There were questions asked of their bottle and their stomach for the fight, and they were answered not through flamboyant attacking play but by grinding out results.
Our season is far from over. 💪🔴
— Liverpool FC (@LFC) May 12, 2019
01.06.19 ➡️ Estadio Metropolitano. 🙌 pic.twitter.com/JZaASgnkvj
This praise comes not just because of who Liverpool are; that needs stressing. This is an emotionally-charged club whose grand old history can make rival supporters believe in hardwired bias whenever something Liverpool is showered with compliments.
Nor is this an attempt to denigrate trophies. Sport loses part of its soul if we conclude that only two competitions count and silverware comes second to anything else.
There is a mistake made in pitching this discussion as a trophies versus progress battle. They are not mutually exclusive. A little nuance is allowed.
There’s an obvious — if a little combustible — comparison that jumps out here. In the last three years, Manchester United have won the EFL Cup and Europa League, two of the three finals that Liverpool have lost. In the last three years, both have finished second to Manchester City in the Premier League.
But you would find more Manchester United supporters prepared to swap their last three years for Liverpool’s than vice versa. The example speaks the truth: trophies warrant praise but so do progress and style.
That’s partly because of the current state of play — Liverpool have bought better, sold better, managed better and coached better as well as making better progress in the Premier League and Champions League.
It also reflects the mood that Klopp has harnessed at Anfield and the strength of their opposition.
Liverpool will likely register the fourth highest points total in English football. That achievement is not without merit, whatever their finishing position.
But more than that, it speaks of the future. There’s far more reason to believe that Liverpool will compete for the domestic and European title again next season than fall away.
They will have the opportunity to improve their squad depth this summer. Chelsea, Manchester United, Tottenham and Arsenal are all beset by problems of mismanagement or budgets and all may lose key players this summer. As Jurgen Klopp said yesterday: “This club is in a great moment and that will not end because another team finished with a point more.”
And he’s right. Liverpool aren’t going anywhere. There’s every chance that next season brings with it another title race between two clubs at the top of their game.

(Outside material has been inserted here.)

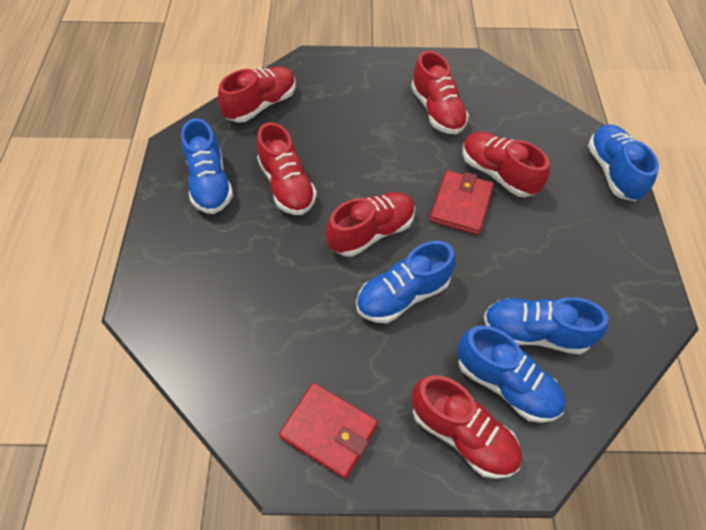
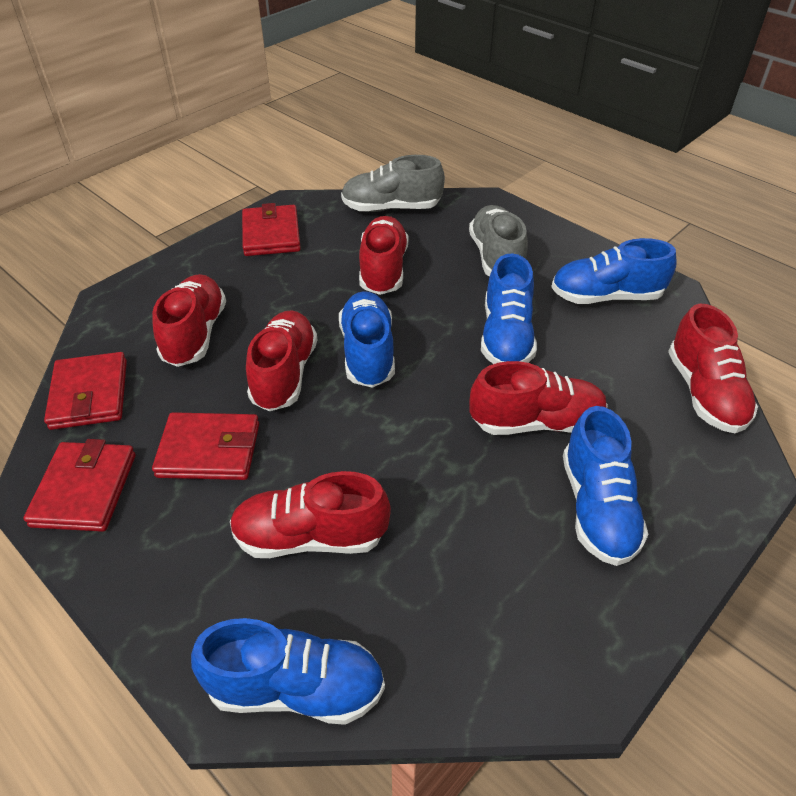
grey shoe: none = 0 -> [341,155,445,212] [469,205,528,277] = 2
red wallet: [279,383,378,479] [430,170,494,235] = 2 -> [23,439,136,532] [44,352,127,430] [152,412,259,480] [242,203,301,256] = 4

Manchester United get a final harsh lesson.
If any Liverpool supporter did need their spirits lifting after final-day disappointment, there’s a mantra that’s spreading around the red half of Merseyside: At least we’re not United.
Ole Gunnar Solskjaer used his pre-match programme notes to insist Manchester United would come back fitter and stronger, but he has already conceded that it will take a miracle for them to compete in the title race next season. Part expectation management, part honest assessment of the truth.
United’s last game of 2018/19 might just have been their worst, plumbing lower depths even that they experienced against Huddersfield. Before last weekend, the top six had taken 102 of a possible 102 against the bottom three sides in the Premier League. And then United played Huddersfield and Cardiff. It took five years, but Solskjaer has finally made Cardiff play well.
There were already doubts about Solskjaer’s aptitude for the job and already no doubt about the task that faced him, but both only became more apparent during a miserable afternoon at Old Trafford. Cardiff fans jeered their former manager while there were boos at half-time and full-time.
Choosing to appoint Solskjaer permanently before the end of the season might prove to be a disastrous decision to rival signing Alexis Sanchez.